Postvaccination GBS is the development of GBS within 6 weeks of vaccination. This was established in 1976 when the National Influenza Immunization Program was suspended because of a reported association with postvaccination GBS.(3) However, subsequent studies have not demonstrated an increased risk of GBS after influenza vaccination compared with nonvaccinated individuals. Overall, the incidence of postvaccination GBS is low. A meta-analysis following the 2009 H1N1 influenza vaccination in the United States reported a GBS incidence rate ratio of 2.35 corresponding to approximately 1.6 excess cases of GBS per million vaccinated compared with nonvaccinated individuals.(4) The onset of GBS has been reported in an LTR following influenza vaccination, but the extremely low incidence of postvaccination GBS is vastly outweighed by the prevention of influenza infection such that consensus guidelines advise annual influenza vaccination among adult and pediatric LTRs.(5)

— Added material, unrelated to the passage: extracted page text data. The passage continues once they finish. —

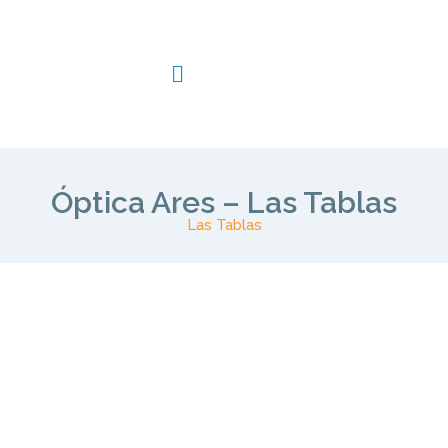
Óptica Ares – Las Tablas
Las Tablas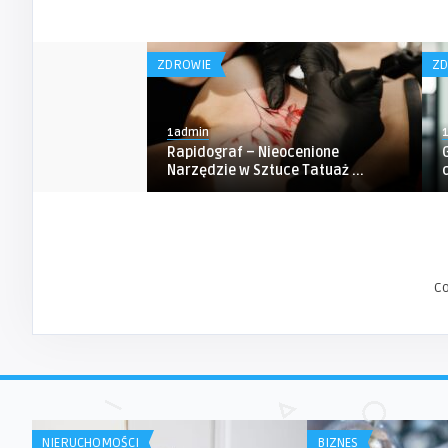
ZDROWIE
ZD
1admin
Rapidograf – Nieocenione
Narzędzie w Sztuce Tatuaż ...
C
NIERUCHOMOŚCI
BIZNES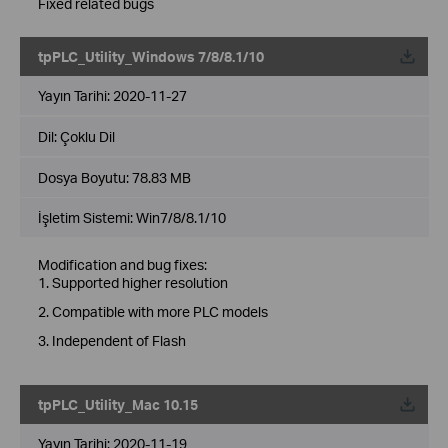
Fixed related bugs
tpPLC_Utility_Windows 7/8/8.1/10
Yayın Tarihi:
2020-11-27
Dil:
Çoklu Dil
Dosya Boyutu:
78.83 MB
İşletim Sistemi: Win7/8/8.1/10
Modification and bug fixes:
1. Supported higher resolution
2. Compatible with more PLC models
3. Independent of Flash
tpPLC_Utility_Mac 10.15
Yayın Tarihi:
2020-11-19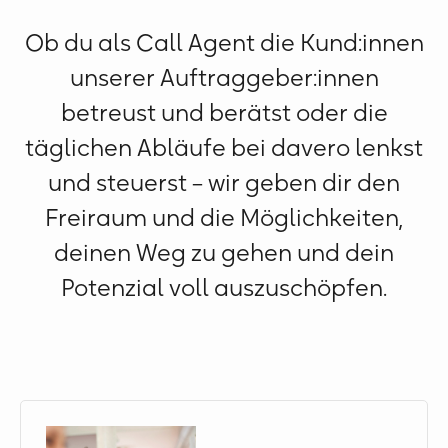
Ob du als Call Agent die Kund:innen
unserer Auftraggeber:innen
betreust und berätst oder die
täglichen Abläufe bei davero lenkst
und steuerst – wir geben dir den
Freiraum und die Möglichkeiten,
deinen Weg zu gehen und dein
Potenzial voll auszuschöpfen.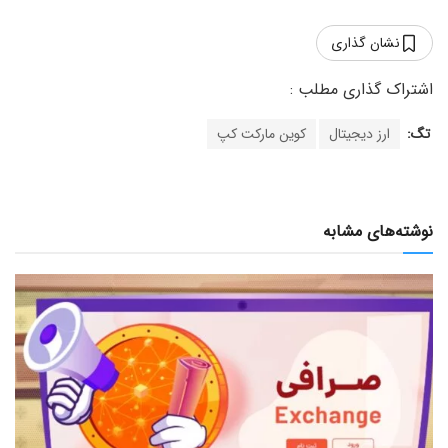
نشان گذاری
تگ:
ارز دیجیتال
کوین مارکت کپ
نوشته‌های مشابه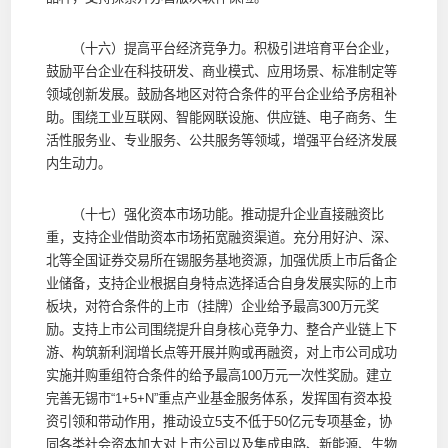
（十六）提高平台经济竞争力。积极引进培育平台企业，
鼓励平台企业在科技研发、商业模式、应用场景、标准制定等
领域创新发展。鼓励各地区对符合条件的平台企业给予房租补
助。围绕工业互联网、智能网联设施、供应链、电子商务、生
活性服务业、专业服务、公共服务等领域，增强平台经济发展
内生动力。
（十七）强化资本市场功能。推动提升企业直接融资比
重，支持企业借助资本市场拓宽融资渠道。充分用好沪、深、
北等全国证券交易所在锡服务基地资源，加强优质上市后备企
业储备，支持企业根据自身特点选择适合自身发展实际的上市
板块，对符合条件的上市（挂牌）企业给予最高300万元奖
励。支持上市公司围绕提升自身核心竞争力、整合产业链上下
游、构筑新利润增长点等开展并购或再融资，对上市公司成功
实施并购重组符合条件的给予最高100万元一次性奖励。建立
完善无锡市“1+5+N”重点产业基金服务体系，发挥国有资本投
资引领和带动作用，推动设立5支不低于50亿元专项基金，协
同各类社会资本加大对上市公司以及集成电路、新能源、生物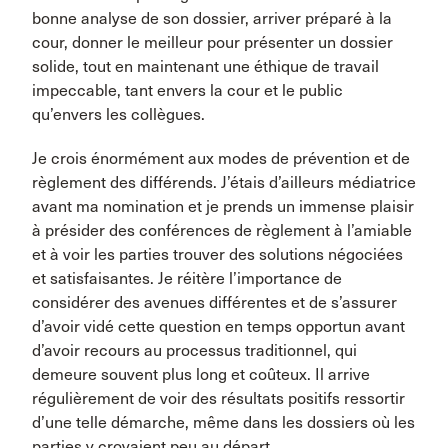
bonne analyse de son dossier, arriver préparé à la
cour, donner le meilleur pour présenter un dossier
solide, tout en maintenant une éthique de travail
impeccable, tant envers la cour et le public
qu’envers les collègues.
Je crois énormément aux modes de prévention et de
règlement des différends. J’étais d’ailleurs médiatrice
avant ma nomination et je prends un immense plaisir
à présider des conférences de règlement à l’amiable
et à voir les parties trouver des solutions négociées
et satisfaisantes. Je réitère l’importance de
considérer des avenues différentes et de s’assurer
d’avoir vidé cette question en temps opportun avant
d’avoir recours au processus traditionnel, qui
demeure souvent plus long et coûteux. Il arrive
régulièrement de voir des résultats positifs ressortir
d’une telle démarche, même dans les dossiers où les
parties y croyaient peu au départ.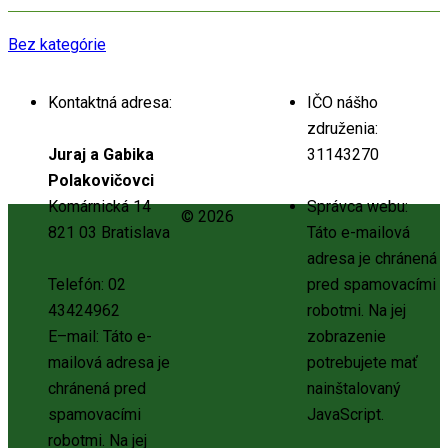
Bez kategórie
Kontaktná adresa:
IČO nášho
združenia:
Juraj a Gabika
31143270
Polakovičovci
Komárnická 14
Správca webu:
© 2026
821 03 Bratislava
Táto e-mailová
adresa je chránená
Telefón: 02
pred spamovacími
43424962
robotmi. Na jej
E–mail:
Táto e-
zobrazenie
mailová adresa je
potrebujete mať
chránená pred
nainštalovaný
spamovacími
JavaScript.
robotmi. Na jej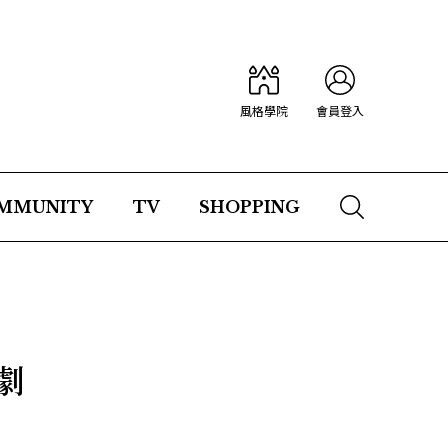
風格學院
會員登入
MMUNITY
TV
SHOPPING
劇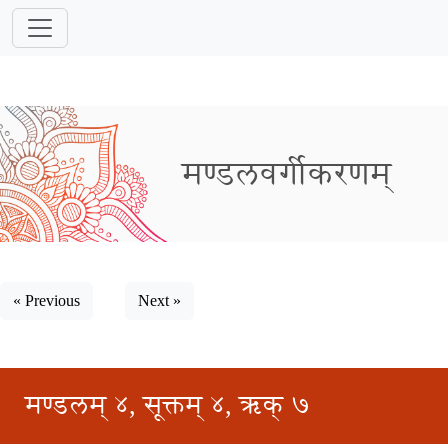
मण्डलवर्गीकरणम्
« Previous
Next »
मण्डलम् ४, सूक्तम् ४, ऋक् ७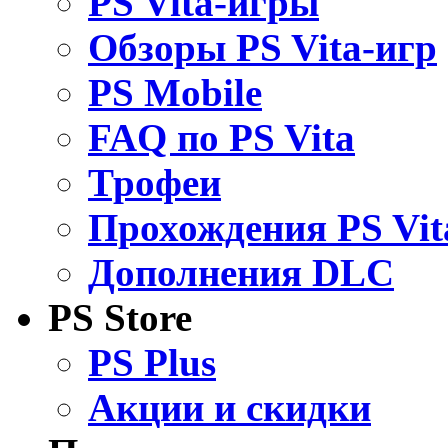
PS Vita-игры
Обзоры PS Vita-игр
PS Mobile
FAQ по PS Vita
Трофеи
Прохождения PS Vit
Дополнения DLC
PS Store
PS Plus
Акции и скидки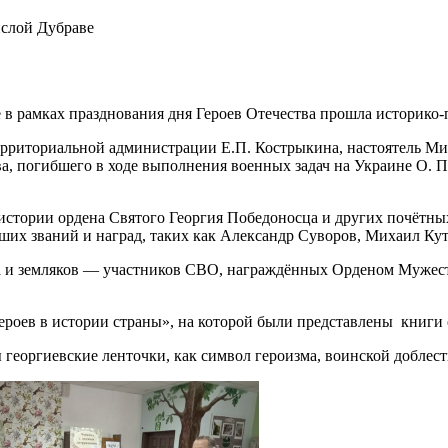
слой Дубраве
 в рамках празднования дня Героев Отечества прошла историко-
территориальной администрации Е.П. Кострыкина, настоятель Ми
погибшего в ходе выполнения военных задач на Украине О. П. 
 истории ордена Святого Георгия Победоносца и других почётны
их званий и наград, таких как Александр Суворов, Михаил Кут
 и земляков — участников СВО, награждённых Орденом Мужеств
оев в истории страны», на которой были представлены книги о
 георгиевские ленточки, как символ героизма, воинской доблес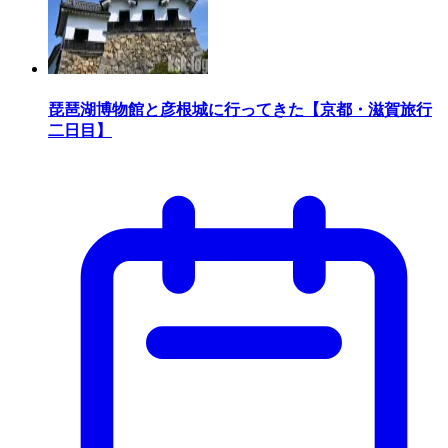
琵琶湖博物館と彦根城に行ってきた【京都・滋賀旅行
二日目】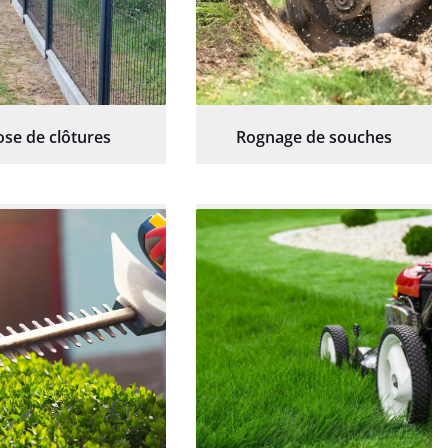
ose de clôtures
Rognage de souches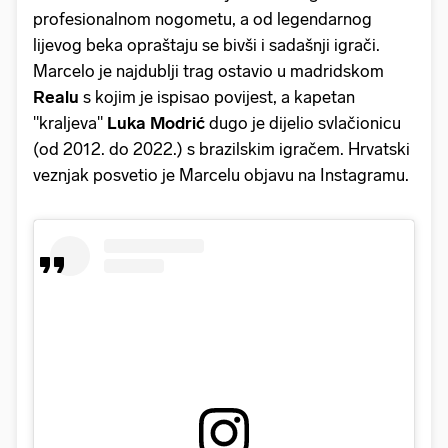
profesionalnom nogometu, a od legendarnog
lijevog beka opraštaju se bivši i sadašnji igrači.
Marcelo je najdublji trag ostavio u madridskom
Realu
s kojim je ispisao povijest, a kapetan
"kraljeva"
Luka Modrić
dugo je dijelio svlačionicu
(od 2012. do 2022.) s brazilskim igračem. Hrvatski
veznjak posvetio je Marcelu objavu na Instagramu.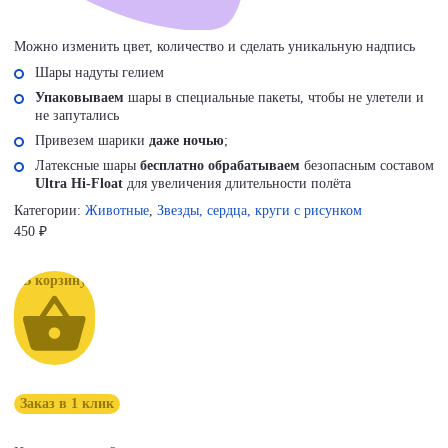
Можно изменить цвет, количество и сделать уникальную надпись
Шары надуты гелием
Упаковываем
шары в специальные пакеты, чтобы не улетели и
не запутались
Привезем шарики
даже ночью
;
Латексные шары
бесплатно обрабатываем
безопасным составом
Ultra Hi-Float
для увеличения длительности полёта
Категории:
Животные
,
Звезды, сердца, круги с рисунком
450
₽
В корзину
Заказ в 1 клик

A review of safety data from both the Pfizer and Moderna mRNA COVID-19 vaccine clinical trials demonstrated no cases of AIDP or GBS in the vaccinated or placebo arms.(6) In February 2021, the first peer-reviewed case report describing post–COVID-19 vaccination GBS was published.(7) The patient had no history of transplantation or chronic immunosuppression and recovered well after IVIg treatment. The Vaccine Adverse Event Reporting System (VAERS), a national vaccine surveillance reporting program, monitors postmarketing vaccine safety. As of April 1, 2021, a total of 3271 cases of postvaccination GBS have been reported in VAERS among all licensed vaccines within the United States, including 53 reports of GBS following mRNA COVID-19 vaccination.(8) A review of these 53 cases demonstrated that no patients had histories of transplantation. The median age of the patients was 56 years, and the median time to symptom onset was 5 days (range, 0-33 days). The larger number of cases associated with the Pfizer versus Moderna vaccine may relate to the total number of doses administered to date.

The Centers for Disease Control and Prevention, American Association for the Study of Liver Diseases, and American Society of Transplantation recommend all LTRs be vaccinated against COVID-19, which should occur either before or at least 3 months after transplantation to promote efficacy.(1) The mRNA COVID-19 vaccines do not contain live or attenuated virus and thus are not contraindicated for LTRs, although the use of this novel vaccine in LTRs warrants further study. With respect to the timing of vaccination, our patient received a COVID-19 vaccination 8 months after transplantation, so his baseline immunosuppression would less likely inhibit immunogenicity.

In conclusion, our report describes a strong temporal relationship between COVID-19 vaccination and the onset of neurological symptoms consistent with postvaccination GBS. An extensive medical evaluation failed to demonstrate any infectious, malignant, or alternative precipitant. We recognize that the patient’s GBS following COVID-19 vaccination is strictly correlative and appreciate the very real challenges of defining causality of vaccination with the onset of GBS.(9, 10) However, we feel reporting this potential association is important given the current gaps in the understanding of COVID-19 vaccine safety among LTRs. It is also important to note that the patient demonstrated good response to standard GBS treatment once the diagnosis was established. Because the overall clinical benefit gained from COVID-19 vaccination outweighs the risk of rare adverse events such as postvaccination GBS, we recommend all LTRs undergo COVID-19 vaccination. Finally, transplantation providers should report all potential vaccine-related adverse events to the VAERS registry.